**What to produce**
Images must not appear in your copy; reproduce every other part of the records exactly.

**Data supplied**
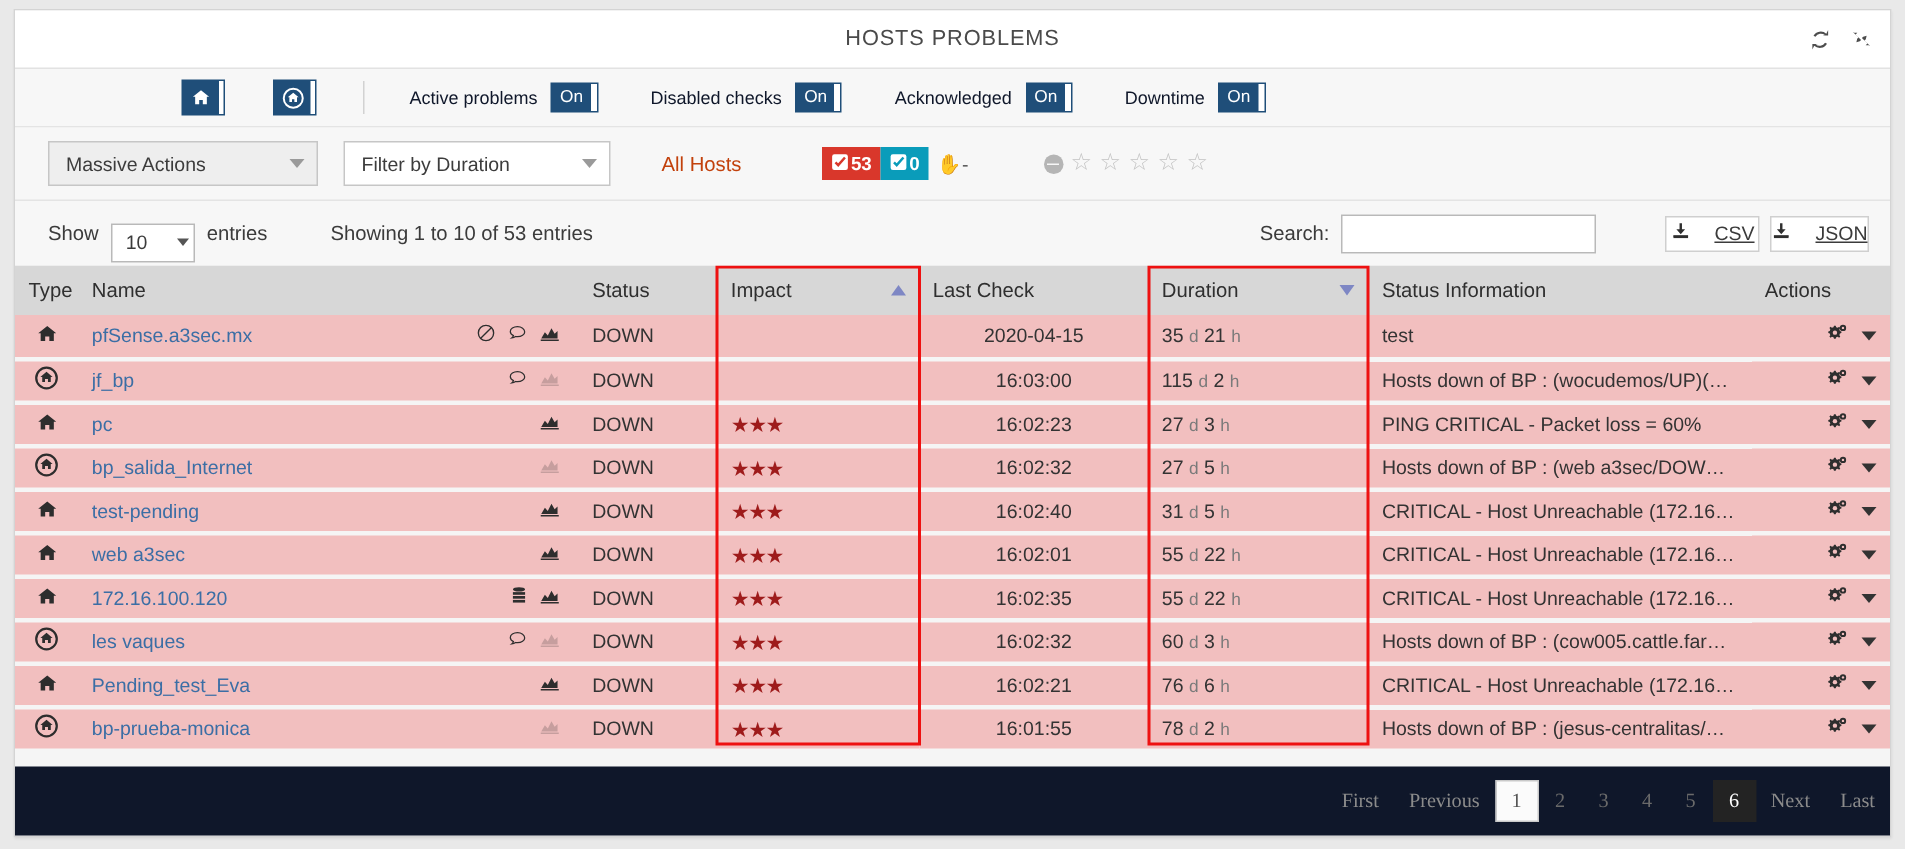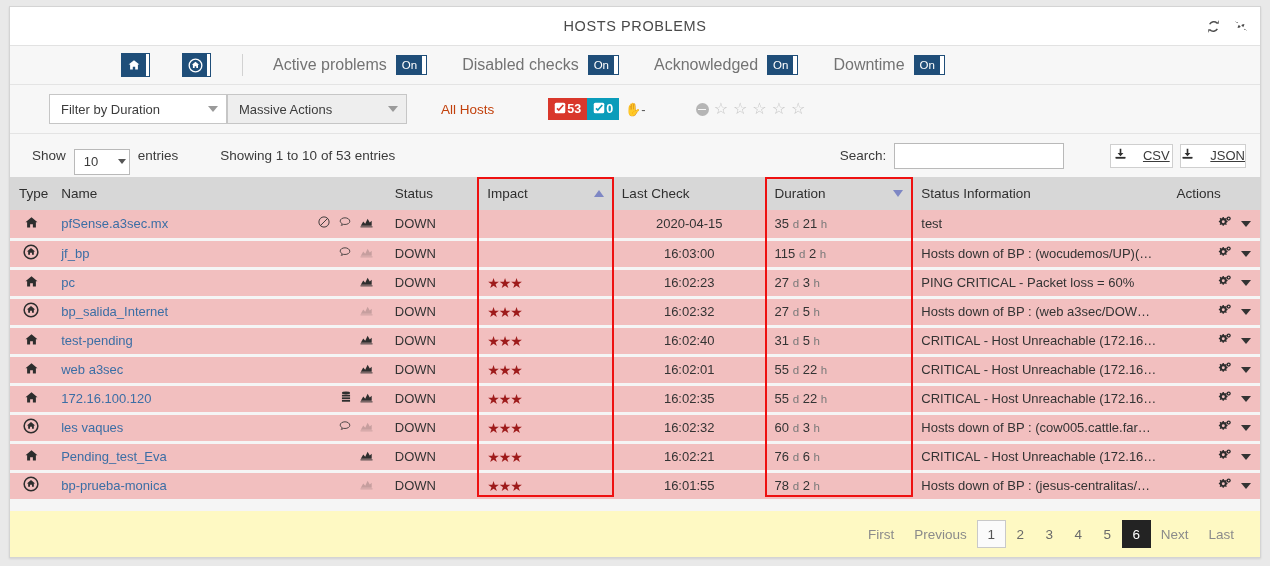--- a/index.html
+++ b/index.html
@@ -81,7 +81,7 @@
   .toggles { display: flex; align-items: center; margin-left: 30px; gap: 0; }
   .toggle-group { display: flex; align-items: center; }
   .toggle-label {
-    font-size: 16px; color: #737373; margin-right: 10px; white-space: nowrap;
+    font-size: 12px; color: #0f172a; margin-right: 10px; white-space: nowrap;
   }
   .toggle-sw {
     background: #1f4e79;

**Your response**
--- a/index.html
+++ b/index.html
@@ -81,7 +81,7 @@
   .toggles { display: flex; align-items: center; margin-left: 30px; gap: 0; }
   .toggle-group { display: flex; align-items: center; }
   .toggle-label {
-    font-size: 16px; color: #737373; margin-right: 10px; white-space: nowrap;
+    font-size: 12px; color: #0f172a; margin-right: 10px; white-space: nowrap;
   }
   .toggle-sw {
     background: #1f4e79;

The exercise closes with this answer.